Instruction a
Reproduce the listing lines from the line with "Themen- und Partnerbroschüre - Sonderausgabe" to the line with "Die Digitalisierung wird", keeping both of those lines and everything between them exactly as they are.

Passage to read
++++++++++

11 FEBRUARY 1995, Page 32

BOOKS

For those who greatly drink

Philip Hensher

LOUIS MACNEICE by Jon Stallworthy Faber, £25, pp. 608 For rather too long, Louis MacNeice has been inextricable from the group of poets Roy Campbell called MacSpaunday. Of the other members, Day-Lewis seems destined to be remembered as the father of the distinguished actor. Spender, still among London's most desirable guests, has other- wise always been elevated by the company he kept. Auden, of course, is the greatest English poet since Tennyson, his voice and manner a potent influence on writers for years to come. But MacNeice? Well, perhaps MacNeice should be remembered as an absolutely first-rate drinker.

Considering MacNeice's favourite occupation towards the end of his life, amazement might be expressed that he managed to go on writing poetry. In fact, the amazing thing is that he managed to write so much as a letter. In the early 1940s his extreme drunkenness, while on an official visit on behalf of the BBC to a navy destroyer, got him and a friend into trouble.

++++++++++

Dataset extract
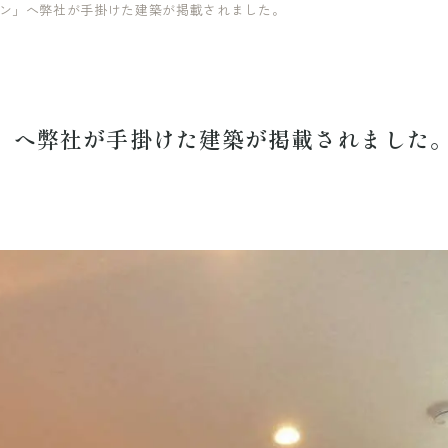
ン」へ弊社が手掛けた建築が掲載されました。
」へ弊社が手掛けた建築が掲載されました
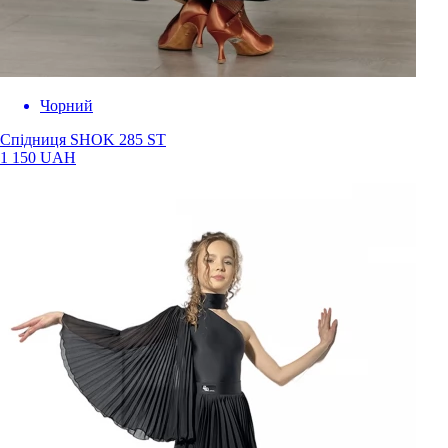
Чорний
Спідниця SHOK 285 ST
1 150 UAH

++++++++++

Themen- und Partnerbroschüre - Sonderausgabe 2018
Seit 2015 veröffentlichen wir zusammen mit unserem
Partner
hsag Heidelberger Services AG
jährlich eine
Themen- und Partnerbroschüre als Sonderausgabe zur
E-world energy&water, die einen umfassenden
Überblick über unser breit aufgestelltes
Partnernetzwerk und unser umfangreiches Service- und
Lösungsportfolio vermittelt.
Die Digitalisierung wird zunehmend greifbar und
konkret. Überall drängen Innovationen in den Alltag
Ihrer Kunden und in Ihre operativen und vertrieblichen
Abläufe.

++++++++++

Instruction b
Write out the part of the book review from "LOUIS MACNEICE by" to "absolutely first-rate drinker." word for word.

Expected output a
Themen- und Partnerbroschüre - Sonderausgabe 2018
Seit 2015 veröffentlichen wir zusammen mit unserem
Partner
hsag Heidelberger Services AG
jährlich eine
Themen- und Partnerbroschüre als Sonderausgabe zur
E-world energy&water, die einen umfassenden
Überblick über unser breit aufgestelltes
Partnernetzwerk und unser umfangreiches Service- und
Lösungsportfolio vermittelt.
Die Digitalisierung wird zunehmend greifbar und

Expected output b
LOUIS MACNEICE by Jon Stallworthy Faber, £25, pp. 608 For rather too long, Louis MacNeice has been inextricable from the group of poets Roy Campbell called MacSpaunday. Of the other members, Day-Lewis seems destined to be remembered as the father of the distinguished actor. Spender, still among London's most desirable guests, has other- wise always been elevated by the company he kept. Auden, of course, is the greatest English poet since Tennyson, his voice and manner a potent influence on writers for years to come. But MacNeice? Well, perhaps MacNeice should be remembered as an absolutely first-rate drinker.